While Whois records in most top level domains are now private, .us remains an outlier: the U.S. government specifically forbids Whois privacy on .us domain registrations.
A group of Democrats in Washington D.C. wants to change that.
Yesterday, 10 members of Congress sent a letter (pdf) to the National Telecommunications and Information Administration (NTIA) asking it to implement privacy on all .us domains.
The group wrote:
…The automatic public disclosure of users’ personal information puts them at enhanced risk for becoming victims of identity theft, spamming, spoofing, doxxing, online harassment, and even physical harm. .US should be a model of the United States’ values with regard to online privacy and expression. In addition to putting users at risk of abuse of their information, the current lack of privacy protections chills vibrant expression and important speech online. Anonymity is a necessary component of the American right to free speech.
The letter requests that privacy be included automatically on domains and to protect the disclosure of the underlying registrant’s data.

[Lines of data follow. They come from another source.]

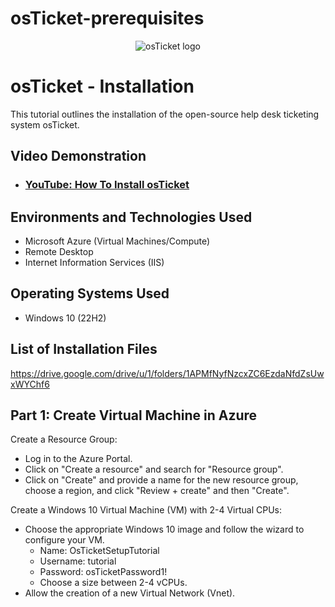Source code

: # osTicket-prerequisites
<p align="center">
<img src="https://i.imgur.com/Clzj7Xs.png" alt="osTicket logo"/>
</p>

<h1>osTicket - Installation</h1>
This tutorial outlines the installation of the open-source help desk ticketing system osTicket.<br />


<h2>Video Demonstration</h2>

- ### [YouTube: How To Install osTicket](https://www.youtube.com)

<h2>Environments and Technologies Used</h2>

- Microsoft Azure (Virtual Machines/Compute)
- Remote Desktop
- Internet Information Services (IIS)

<h2>Operating Systems Used </h2>

- Windows 10</b> (22H2)

<h2>List of Installation Files</h2>

https://drive.google.com/drive/u/1/folders/1APMfNyfNzcxZC6EzdaNfdZsUwxWYChf6

<h2>Part 1: Create Virtual Machine in Azure</h2>

Create a Resource Group:
- Log in to the Azure Portal.
- Click on "Create a resource" and search for "Resource group".
- Click on "Create" and provide a name for the new resource group, choose a region, and click "Review + create" and then "Create".

Create a Windows 10 Virtual Machine (VM) with 2-4 Virtual CPUs:
- Choose the appropriate Windows 10 image and follow the wizard to configure your VM.
  - Name: OsTicketSetupTutorial
  - Username: tutorial
  - Password: osTicketPassword1!
  - Choose a size between 2-4 vCPUs.
- Allow the creation of a new Virtual Network (Vnet).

Appropriate measures to correct for NTIA’s decades of inaction to protect privacy in .US include offering privacy to users free of charge and automatically upon registration. In addition, any transfers to third parties, including public disclosure, should require a user’s affirmative, informed consent. Further, NTIA should require governments, including our own, to seek a warrant or other appropriate legal process when requesting access to .US user data. And users should receive notice whenever possible that governments–especially adversaries like Russia and China–have sought access to their information.
There won’t be any argument from domain name registrars or GoDaddy Registry Services, which currently maintains the .us namespace. I’ve heard grumblings from all parties that they wish Whois privacy was available on .us domains. In fact, the usTLD Stakeholder Council has recommended adding privacy (pdf).
Currently, the registry runs an algorithm to detect private registration data.
The argument against Whois privacy will come from intellectual property interests. Anticipating this argument, the letter states:
Further, there is little evidence that the continued public disclosure of this information makes the global internet any less safe or secure. In fact, despite the domain industry increasing privacy protections for users over the last several years, the Internet Corporation for Assigned Names and Numbers (ICANN) has recently observed that the number of domains responsible for phishing, malware, spam, and botnets has declined. What is more, some of the largest domain registrars—handling tens of millions of domain registrations—receive on average fewer than 200 requests annually for previously-public registrant data from global law enforcement each year. This figure implies that public safety would not be significantly impacted by protecting the privacy of .US users.
Signatories include three people who also wrote to oppose a private equity takeover of .org. Ron Wyden, Elizabeth Warren, Anna Eshoo, Brian Schatz, Ted Lieu, Sara Jacobs, Zoe Lofgren, Ro Khanna, Tom Malinowski, and Stephen Lynch signed the letter.